Hay miles de periodistas en España, honestos y comprometidos, que ejercen su profesión lo mejor que saben y pueden. Sin embargo, los informadores que copan las tertulias en emisoras de radio y televisiones son una abrumadora minoría. Algunos de ellos eran periodistas, derivaron en tertulianos y, en los casos más graves, en personajes de sí mismos.
Todo lo saben y todo lo entienden. Y están especialmente adiestrados para opinar, en cuestión de segundos, sobre todo lo que se les ponga por delante. Lo mismo disertan sobre el déficit de la balanza de pagos que sobre los emperadores chinos de la dinastía Ming. Sus opiniones son el nuevo oráculo de Delfos y suenan a verdad revelada.
A poco que uno se esfuerce puede desayunar, comer, cenar e irse a la cama con estos opinadores profesionales, algunos de ellos sobrados de ínfulas y soberbia, a los que habría que recordarles, con humildad e ironía, la definición de Chesterton sobre el oficio. Decía el escritor inglés que el periodismo consiste en informar de la muerte de lord Jones a gente que ni tan siquiera sabía que lord Jones estaba vivo.

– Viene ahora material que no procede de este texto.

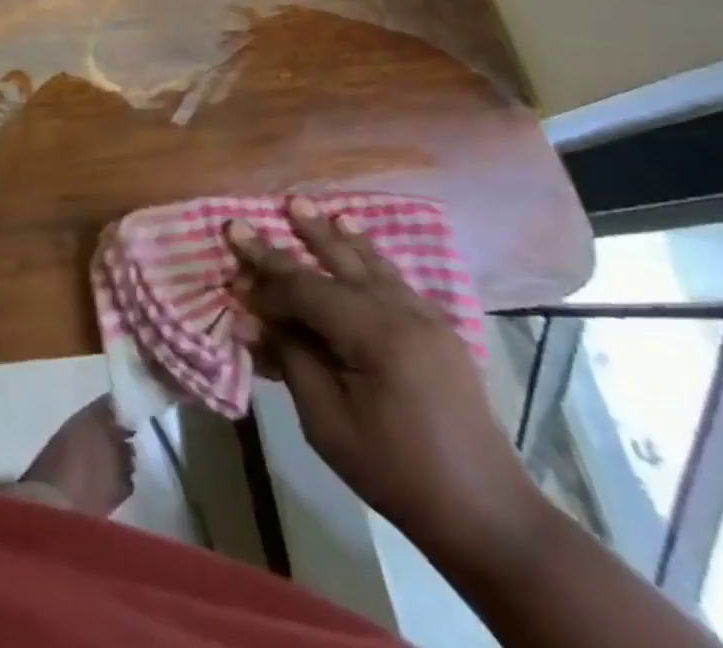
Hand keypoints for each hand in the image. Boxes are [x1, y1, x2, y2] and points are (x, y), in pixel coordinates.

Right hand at [227, 201, 548, 573]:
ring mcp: (426, 317)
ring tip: (302, 206)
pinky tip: (354, 235)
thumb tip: (253, 320)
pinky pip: (393, 277)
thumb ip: (290, 360)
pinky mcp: (438, 329)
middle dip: (293, 237)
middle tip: (256, 215)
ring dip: (331, 234)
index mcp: (376, 335)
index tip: (233, 274)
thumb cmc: (397, 473)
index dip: (266, 282)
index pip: (306, 290)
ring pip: (368, 261)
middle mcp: (403, 312)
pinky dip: (367, 253)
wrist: (489, 516)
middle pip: (337, 262)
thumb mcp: (328, 423)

No es que sus capacidades profesionales sean superiores a los de cualquier otro informador que ejerce hoy en nuestro país. Simplemente tienen mejores contactos que la mayoría de los periodistas que pueblan las redacciones. Se codean con los directores y con los miembros de los consejos de administración de los medios, comparten a menudo mesa y mantel con ellos, y aprovechan ese privilegio para hacerse omnipresentes.

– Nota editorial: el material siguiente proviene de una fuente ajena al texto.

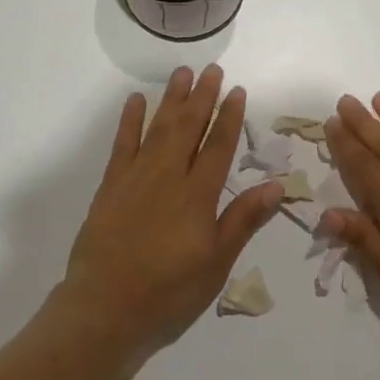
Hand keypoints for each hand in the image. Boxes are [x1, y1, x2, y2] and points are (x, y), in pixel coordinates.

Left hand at [56, 65, 282, 364]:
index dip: (229, 117)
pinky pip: (122, 144)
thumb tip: (276, 185)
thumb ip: (243, 220)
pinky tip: (136, 101)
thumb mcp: (216, 263)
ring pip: (158, 128)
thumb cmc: (168, 292)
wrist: (103, 310)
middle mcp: (168, 177)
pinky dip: (130, 120)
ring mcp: (135, 178)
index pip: (218, 146)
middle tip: (211, 70)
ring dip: (171, 100)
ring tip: (182, 74)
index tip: (236, 91)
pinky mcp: (110, 187)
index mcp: (197, 195)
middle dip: (201, 97)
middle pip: (188, 128)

Ayer, sin ir más lejos, soñé que Paco Marhuenda se levantaba de la misma cama que yo. ¿O se trataba de Eduardo Inda? Francamente, no estoy seguro. El caso es que me he acostumbrado a su constante compañía y tengo dificultades ya para averiguar en qué preciso escenario me los encuentro.

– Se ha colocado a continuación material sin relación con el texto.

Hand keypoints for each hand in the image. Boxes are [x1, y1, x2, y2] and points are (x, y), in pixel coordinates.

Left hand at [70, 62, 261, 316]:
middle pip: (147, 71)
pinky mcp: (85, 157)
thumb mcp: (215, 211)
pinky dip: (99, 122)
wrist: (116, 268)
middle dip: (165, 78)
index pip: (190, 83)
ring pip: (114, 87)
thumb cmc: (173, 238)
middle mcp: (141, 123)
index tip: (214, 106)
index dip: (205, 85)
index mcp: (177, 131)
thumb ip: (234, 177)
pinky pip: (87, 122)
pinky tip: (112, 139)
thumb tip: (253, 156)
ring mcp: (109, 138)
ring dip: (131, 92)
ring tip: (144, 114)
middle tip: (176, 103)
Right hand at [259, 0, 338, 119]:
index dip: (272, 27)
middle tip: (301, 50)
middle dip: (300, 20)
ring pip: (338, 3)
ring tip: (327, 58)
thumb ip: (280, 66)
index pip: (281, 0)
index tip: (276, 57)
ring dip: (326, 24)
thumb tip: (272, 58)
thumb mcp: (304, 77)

Hablamos a menudo de la incidencia acumulada de casos de coronavirus a siete y catorce días, pero habría que ver cuál es esa misma incidencia, en idéntico período de tiempo, cuando nos referimos a las intervenciones de los miembros de la nueva aristocracia del periodismo: los tertulianos.
Y ya no hablamos de aquellos otros que imponen los partidos políticos en los principales programas de radio y televisión. Se aseguran su presencia en los medios para que divulguen consignas y estrategias y, en definitiva, mantengan bien ventilados los pesebres que les dan de comer.
Como el periodismo se parece al judo en que hay que aprender a caer y, desgraciadamente en nuestros días por la precariedad profesional y laboral, su ejercicio es a menudo una tarea heroica, recuerdo con frecuencia la advertencia que un veterano informador hacía a un joven que velaba sus primeras armas en el oficio: “no le digas a tu madre que eres periodista, es mejor que siga creyendo que tocas el piano en un burdel”.